Une hypothèse sur des kits d’appropriation de sujets pour faire soi-même des événements, réunions, conférences… de la production “clés en main” pour des personnes intéressées. Ces formats c’est quelque chose qu’on peut aussi mettre maintenant dans les cahiers des charges de nos études pour que ce soit systématique. 

La formation de pairs à pairs avec visite de terrain, c’est quelque chose qui est revenu, même si les outils numériques permettent beaucoup de choses, le contact et l’échange de pairs à pairs de l’expérience, c’est quelque chose qui est énormément recherché. 

Et enfin vu qu’on s’est confronté rien que sur cette étude là, à ne pas avoir assez bien analysé les besoins, en général à l’ADEME on travaille sur des sujets mais qui ne répondent parfois pas à des besoins terrains, mais on a besoin nous d’être dans la prospective et d’être précurseurs, cependant parfois il manque des choses.

Et ça on s’est appuyé sur la remontée de besoins via un chatbot qui permettrait aussi sur des questions très simples de vulgarisation d’orienter vers des études déjà produites. 

Ça c’est une deuxième étape un peu longue. 

La troisième c’est l’étape de prototypage et de tests de ces outils pour ensuite les intégrer et les diffuser surtout, et voir ils intéressent d’autres personnes aussi.
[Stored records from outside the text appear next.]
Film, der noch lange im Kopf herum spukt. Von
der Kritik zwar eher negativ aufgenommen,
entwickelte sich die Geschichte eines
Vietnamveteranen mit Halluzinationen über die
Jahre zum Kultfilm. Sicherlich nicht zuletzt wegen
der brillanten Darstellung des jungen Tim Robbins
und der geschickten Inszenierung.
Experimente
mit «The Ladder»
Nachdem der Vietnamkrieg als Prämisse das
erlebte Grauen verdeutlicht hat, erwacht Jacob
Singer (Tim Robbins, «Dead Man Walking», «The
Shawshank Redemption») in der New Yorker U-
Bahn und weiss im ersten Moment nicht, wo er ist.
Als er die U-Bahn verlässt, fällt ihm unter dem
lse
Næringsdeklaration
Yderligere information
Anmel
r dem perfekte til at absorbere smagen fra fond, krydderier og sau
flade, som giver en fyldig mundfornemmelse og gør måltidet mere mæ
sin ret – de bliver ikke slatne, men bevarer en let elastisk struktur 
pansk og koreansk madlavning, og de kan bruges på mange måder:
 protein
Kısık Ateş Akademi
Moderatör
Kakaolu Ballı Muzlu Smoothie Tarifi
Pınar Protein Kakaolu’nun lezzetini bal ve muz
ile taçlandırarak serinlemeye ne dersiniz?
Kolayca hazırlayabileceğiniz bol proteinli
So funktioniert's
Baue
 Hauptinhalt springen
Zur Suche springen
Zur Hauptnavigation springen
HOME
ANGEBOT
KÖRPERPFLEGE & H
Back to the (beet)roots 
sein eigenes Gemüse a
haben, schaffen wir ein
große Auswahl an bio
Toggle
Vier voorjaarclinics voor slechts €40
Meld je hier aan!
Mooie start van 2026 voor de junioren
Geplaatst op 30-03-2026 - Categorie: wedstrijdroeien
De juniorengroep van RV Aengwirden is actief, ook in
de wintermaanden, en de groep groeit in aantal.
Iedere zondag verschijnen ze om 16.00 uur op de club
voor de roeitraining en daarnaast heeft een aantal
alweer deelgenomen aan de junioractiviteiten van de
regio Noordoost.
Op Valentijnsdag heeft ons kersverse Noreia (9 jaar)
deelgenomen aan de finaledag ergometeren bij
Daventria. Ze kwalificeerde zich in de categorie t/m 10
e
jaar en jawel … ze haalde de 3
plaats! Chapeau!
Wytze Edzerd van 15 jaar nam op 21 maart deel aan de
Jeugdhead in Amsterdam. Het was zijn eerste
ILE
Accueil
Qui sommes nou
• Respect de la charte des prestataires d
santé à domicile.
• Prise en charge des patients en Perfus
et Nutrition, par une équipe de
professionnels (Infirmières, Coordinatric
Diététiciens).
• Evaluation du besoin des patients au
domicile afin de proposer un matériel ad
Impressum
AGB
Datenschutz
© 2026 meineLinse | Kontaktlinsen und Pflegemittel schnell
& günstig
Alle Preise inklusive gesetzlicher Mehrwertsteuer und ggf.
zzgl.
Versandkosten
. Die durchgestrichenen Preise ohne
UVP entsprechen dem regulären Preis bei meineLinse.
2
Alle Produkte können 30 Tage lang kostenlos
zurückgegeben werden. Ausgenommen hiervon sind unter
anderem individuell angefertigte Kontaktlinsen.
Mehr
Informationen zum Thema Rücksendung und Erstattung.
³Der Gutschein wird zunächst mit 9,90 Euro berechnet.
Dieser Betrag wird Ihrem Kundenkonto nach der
Ce qu’on a décidé c’était d’avoir des outils et une “méthodologie complètement documentée et open source pour qu’elle soit reproductible et reproduite. On n’est pas les seuls à l’ADEME à produire des études, même on est pas les seuls à produire du savoir, et ce dont on se rend compte c’est que ce savoir est souvent pas ou mal diffusé donc autant organiser ce canal de diffusion tout en étant un peu vulgarisé. 

Là c’était la partie finale, on avait commencé avec FUTUR.E.S, on conclut avec FUTUR.E.S, là aussi avec une salle très éclectique de communicants, publicitaires, etc. on a refait le test de ces outils, de cette démarche, et donc re-validé qu’il fallait créer des savoirs mais si ces derniers ne sont pas lus, pas diffusés ou mal diffusés il n’y avait aucun intérêt.

Et donc si on voulait avoir une influence sur les imaginaires il fallait maquetter différemment tout ça.